Rising in the southwest, just barely visible above the 50-foot pines that border their property, was a large network of crisscrossing steel beams.
The emerging monolith looked dreadfully out of place in the rural hills of Duanesburg.
It would take Larry and Susan close to a month to discover that this unexpected gift had come from Cellular One of Albany, New York.
Even the town supervisor claimed to know nothing about it.
On December 31st, before it was even completed, the tower was fitted with a microwave dish and activated to carry analog cellular phone signals.
This enormous steeple of sorts would then rise another 75 feet until it reached its full stature of 250 feet in February of 1997.
And it was later that month that the 15 households within 1400 feet of the tower began to suspect that Cellular One had done more than run
roughshod over the aesthetics of their bucolic neighborhood.
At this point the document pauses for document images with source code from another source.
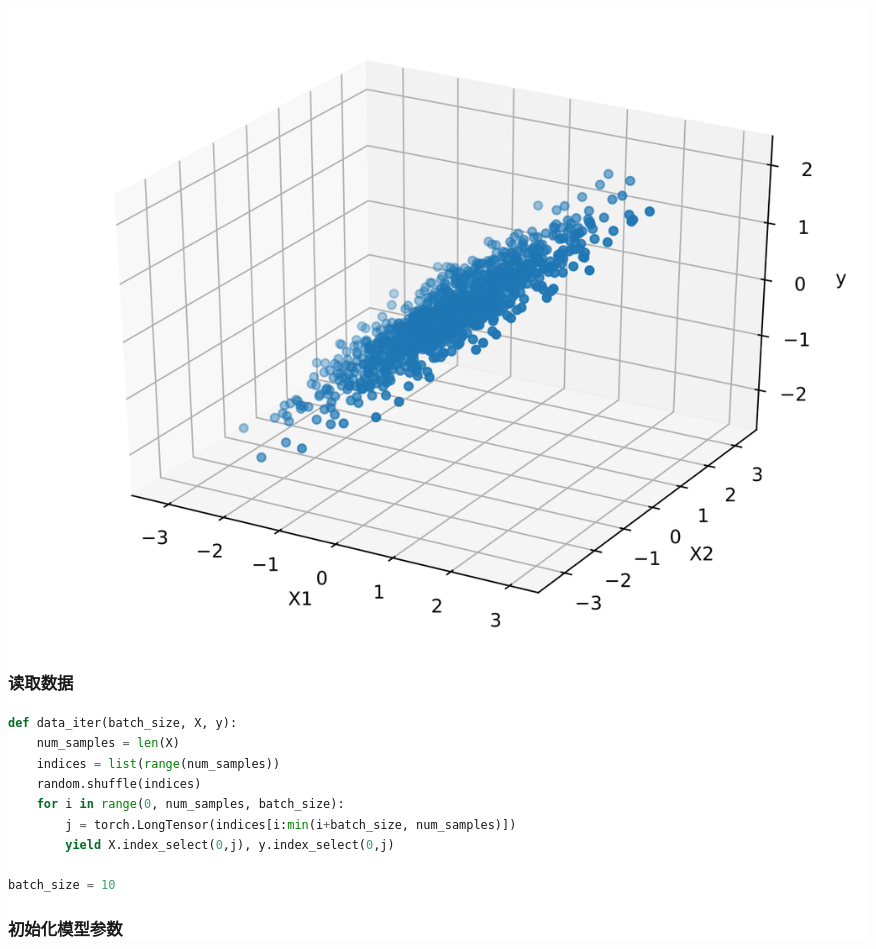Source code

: ![input_data](/assets/images/pytorch_learn/ch3_p4_linear_regression_input.svg)


### 读取数据


```python
def data_iter(batch_size, X, y):
    num_samples = len(X)
    indices = list(range(num_samples))
    random.shuffle(indices)
    for i in range(0, num_samples, batch_size):
        j = torch.LongTensor(indices[i:min(i+batch_size, num_samples)])
        yield X.index_select(0,j), y.index_select(0,j)
        
batch_size = 10
```

### 初始化模型参数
First Larry noticed pressure in his head.
Not prone to headaches, he suddenly began experiencing a regular and intense pain that started at the base of his skull and spread from ear to ear.
He noticed a grittiness in his eyes every time he washed his face.
At first he didn't suspect that the radiation beaming toward his home might have something to do with his sudden and unusual complaints.
When Susan started having the same strange headaches, they didn't know what to think.
Then one evening Susan, who was well past menopause, had a hot flash to beat all hot flashes.
Her face flushed red, started tingling, and felt like it was on fire.
Susan ran to Larry who was in the kitchen. T
hey looked at each other dumbfounded and horrified.
Larry's face too was crimson and so hot that it hurt.
Something was very wrong.

Initial doctor's visits turned up nothing out of the ordinary.
However, Larry began noticing that he felt better whenever he left the house to manage the fencing business that he started in 1972.
Susan, however, who did clerical work for the business from home, was experiencing no relief.
New complaints began to surface.
They both started having trouble sleeping, and Susan's usually normal blood pressure began to soar.
At 3 a.m. on February 16, her blood pressure rose to 190/110 and was accompanied by frightening heart palpitations.
Larry drove Susan far from the tower until her blood pressure returned to normal around 6 in the morning.
Susan and Larry felt awful, and by this time they suspected that the Cellular One installation might be to blame.
A meeting with neighbors living within the shadow of the giant tower substantiated their suspicion -- many of them were suffering with
the same symptoms.

Twenty-one months later, it's even worse.
The Stankaviches and their neighbors complain of hearing high-pitched sounds that are always followed by waves of extreme nausea.
Fatigue and dizziness have become a matter of course, and now, hearing loss and joint pain, especially in the knees, are plaguing many residents.
The Stankaviches can no longer use the top story of their home where their symptoms become more pronounced.
Some neighbors have actually moved into their cellars.
Two homes have already been sold at a loss, and one more is on the market.
The Stankaviches, however, are determined not to be driven out.
Larry built their home 27 years ago and says they can never replace it.
They're going to fight.
But so far, it looks like a losing battle -- one in which they're losing their health, peace of mind, and their entire savings of $20,000.